# start of Reading text

[news.admin] News Versions, another approach

egisin@mks.com (Eric Gisin) (11/16/89)

I wrote a short awk program that identifies news versions
based on Message-ID syntax. It wasn't too accurate
because B news, Notes, VMS, and P news all use the same syntax.
I did discover that there are several other versions
that I could not identify, which I have called E, and F and Other.

This analysis differs from the version-control-message method in two ways.
First, it only recognizes sites that have posted in the last two weeks.
Second, it also recognizes sites that do not respond to version messages,
which makes this method more reliable. Many C news sites don't seem to respond.
It is also including many mailing list gateways.

Here are the results from running it on a 2.4MB history file (2 weeks).

type	# distinct domains
B	2162
C	477
E	36
F	448
Other	325
Total	3448

Here are the REs I used in the awk program. ID is <$2@$3>.
$2 ~ /^[0-9]+$/	{		# B news
$2 ~ /^(1989|[A-Z0-9]*\.89)[JFMASOND]/ {		# C news
$2 ~ /^[JFMASOND].*1989/ {	# E news
$2 ~ /^[0-9.]+AA/ {		# F news
{				# Other

tale@pawl.rpi.edu (David C Lawrence) (11/17/89)

# end of Reading text
# start of Data lines

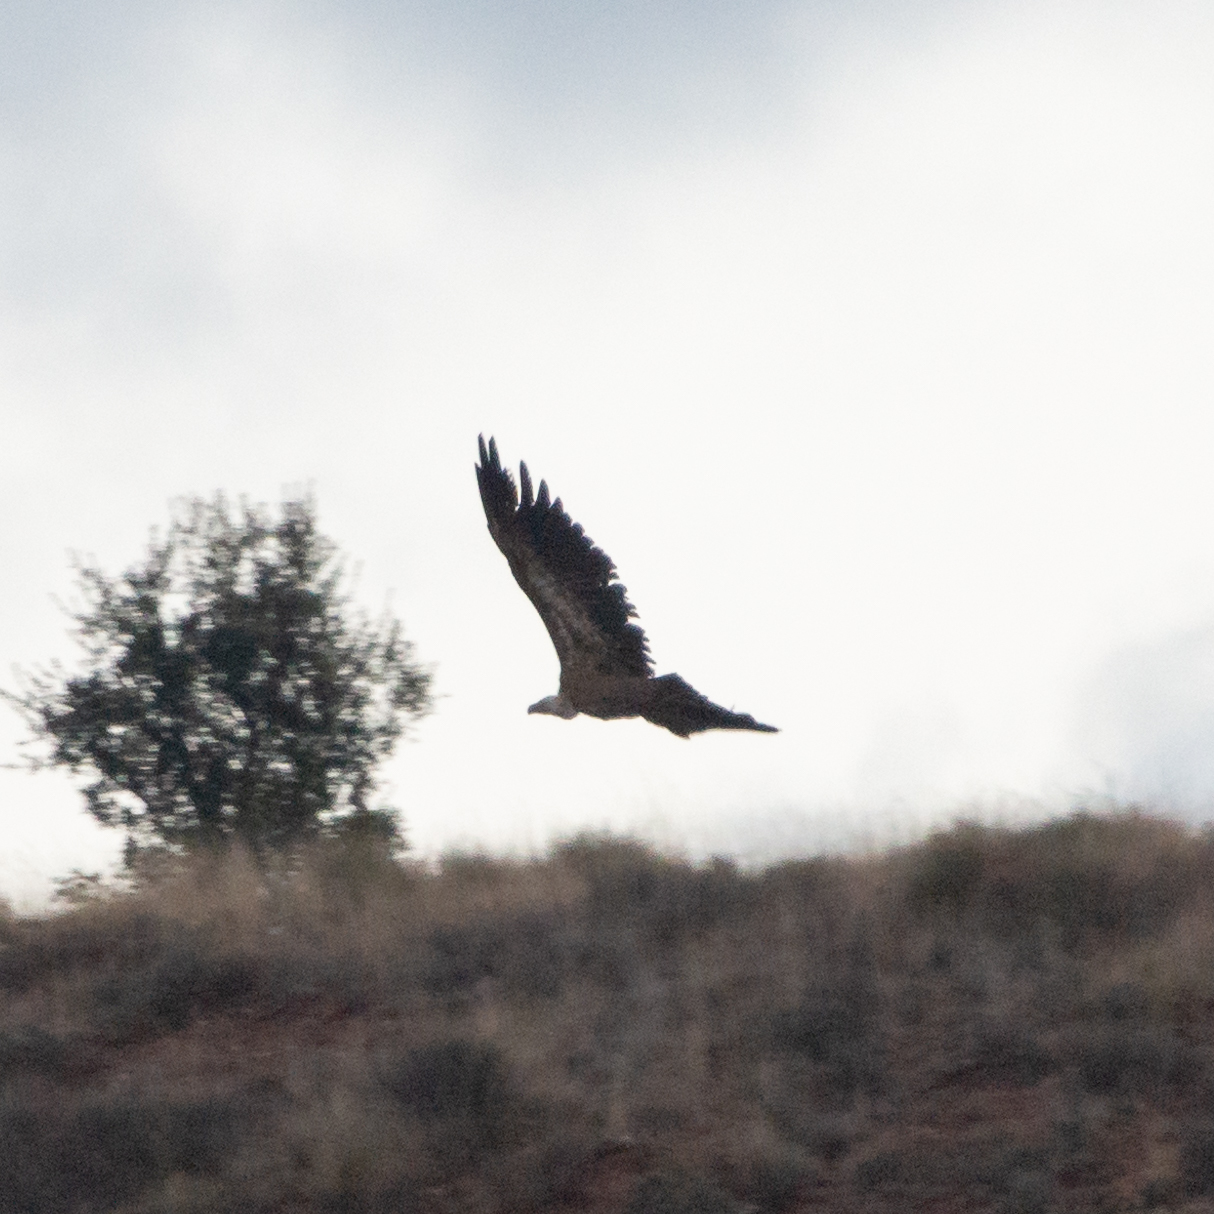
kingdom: Animalia
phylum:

# end of Data lines

What to produce: Copy the news-versions post starting with "It is also including" and going on through "ID is <$2@$3>.", and swap "history file" for "log file". The lines placed after the news-versions post were taken from a separate source.

The completed task:
It is also including many mailing list gateways.

Here are the results from running it on a 2.4MB log file (2 weeks).

type	# distinct domains
B	2162
C	477
E	36
F	448
Other	325
Total	3448

Here are the REs I used in the awk program. ID is <$2@$3>.